* [Assignment] Reproduce the text of every record below word for word, leaving out the pictures.

* [The records]
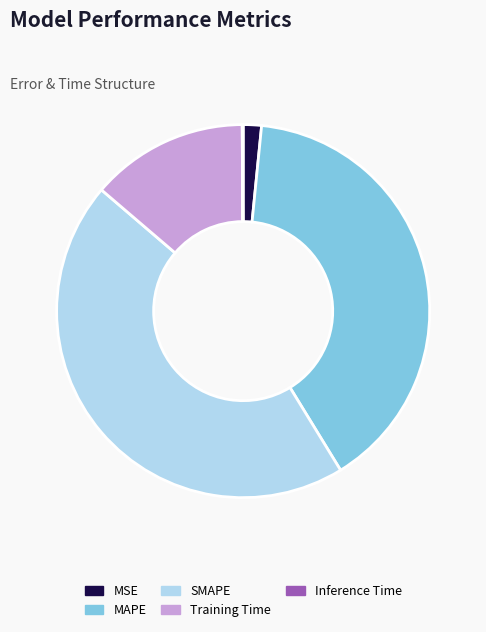

Combined, do MAPE and Training Time account for over 50%?

Yes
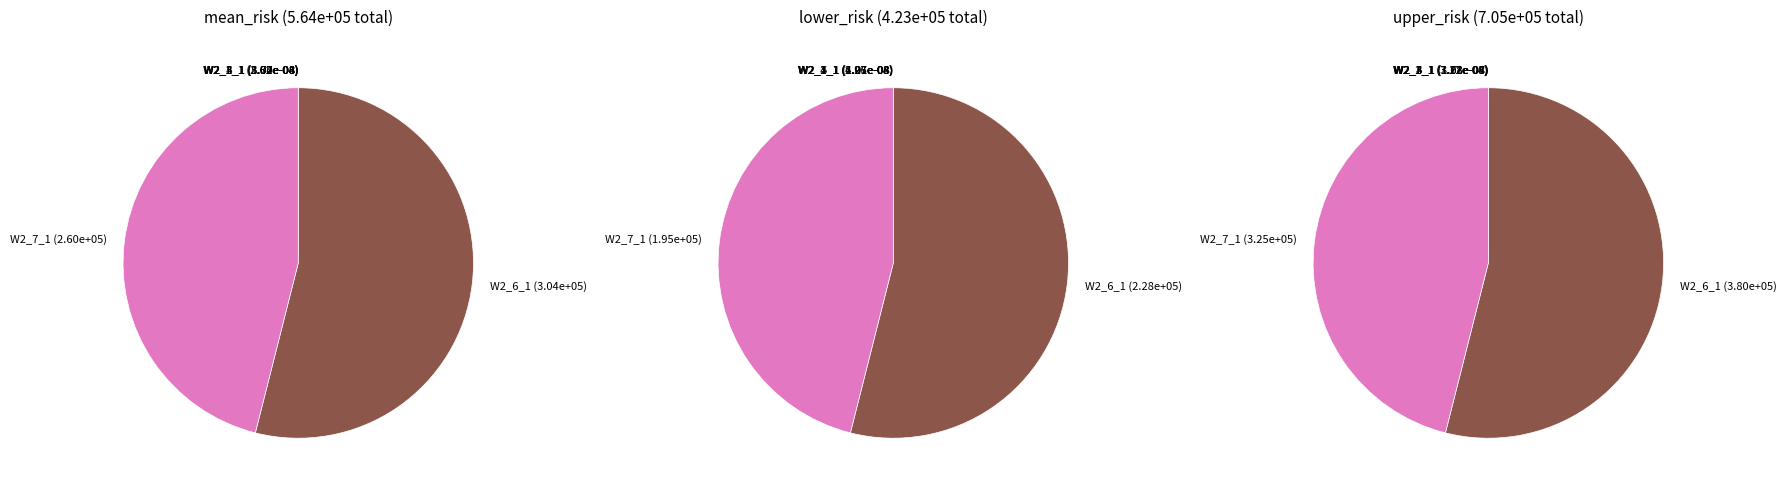

What is the largest slice in the pie chart?

W2_6_1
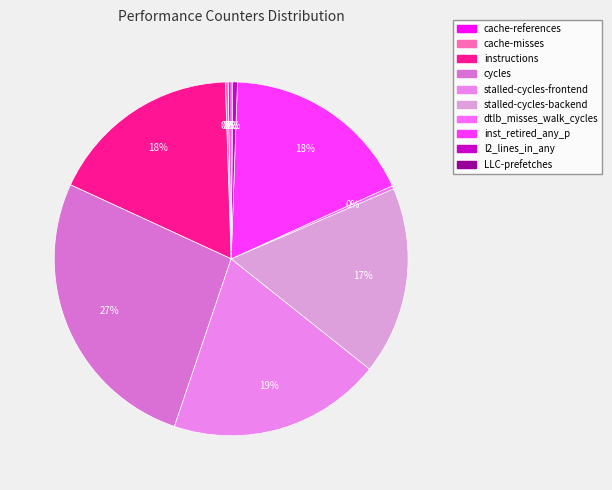

Between stalled-cycles-backend and inst_retired_any_p, which is larger?

inst_retired_any_p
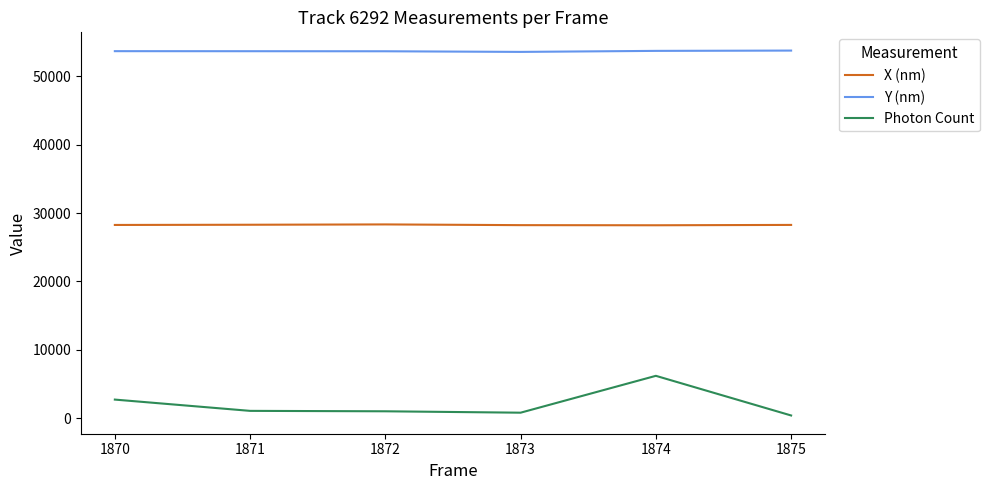

The Y (nm) series shows 31838.9 at 1875. True or false?

False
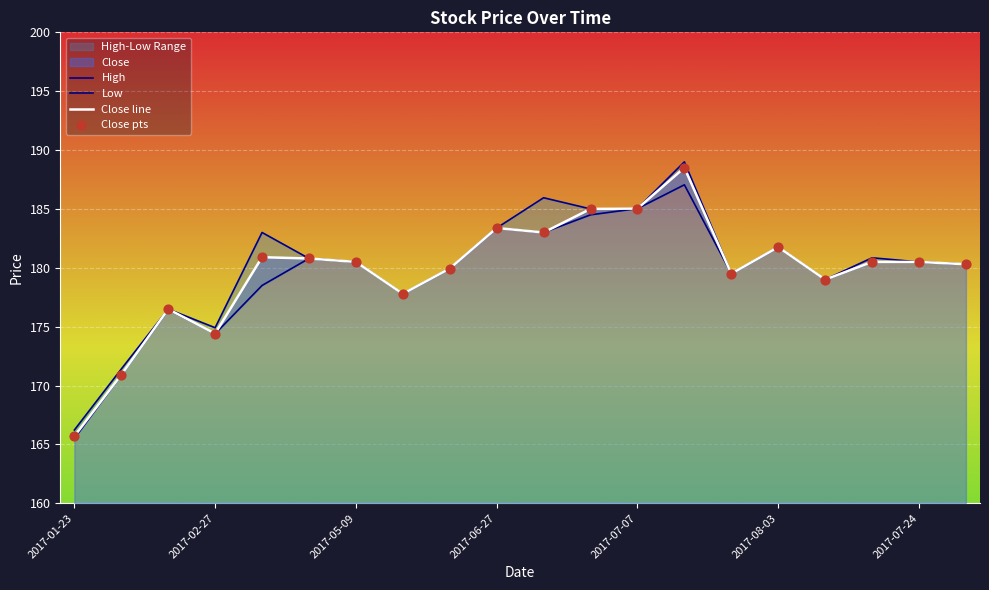

The Close line series shows 183.4 at 2017-06-27. True or false?

True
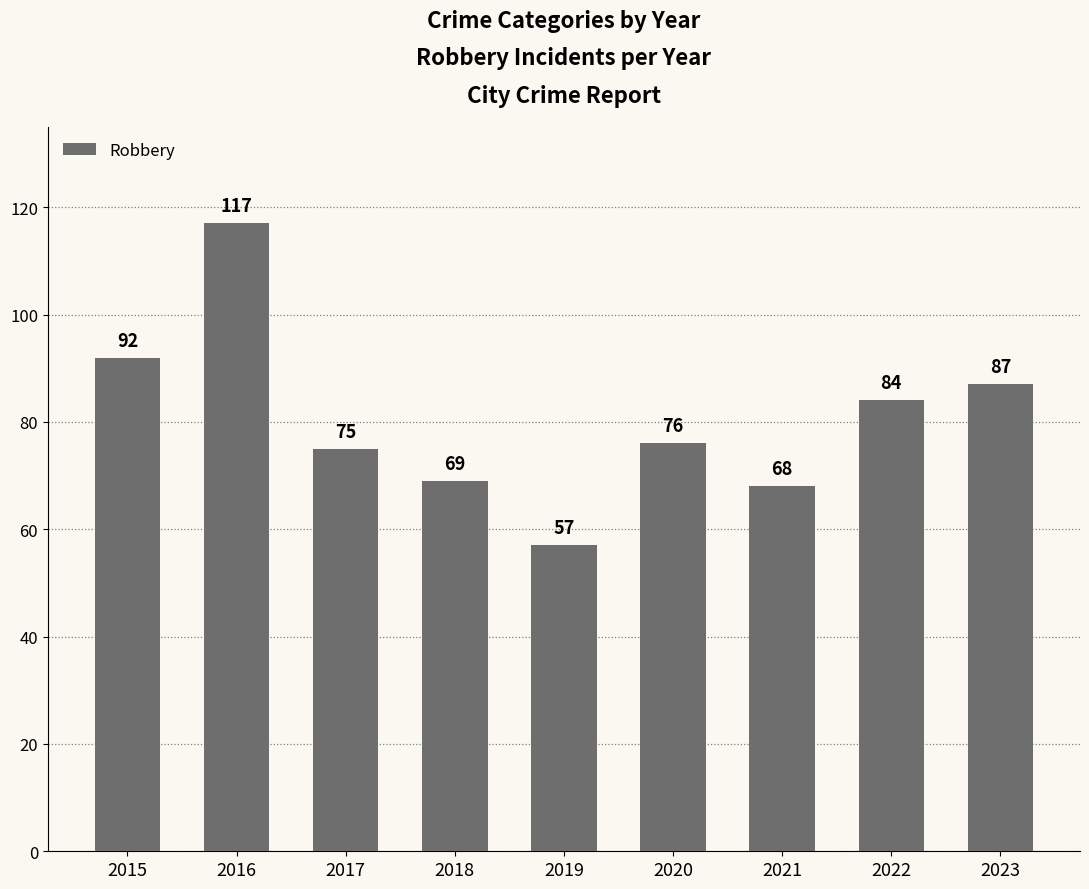

List the labels in order of value, largest first.

2016, 2015, 2023, 2022, 2020, 2017, 2018, 2021, 2019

* [Exercise solution]
Combined, do MAPE and Training Time account for over 50%?

Yes

What is the largest slice in the pie chart?

W2_6_1

Between stalled-cycles-backend and inst_retired_any_p, which is larger?

inst_retired_any_p

The Y (nm) series shows 31838.9 at 1875. True or false?

False

The Close line series shows 183.4 at 2017-06-27. True or false?

True

List the labels in order of value, largest first.

2016, 2015, 2023, 2022, 2020, 2017, 2018, 2021, 2019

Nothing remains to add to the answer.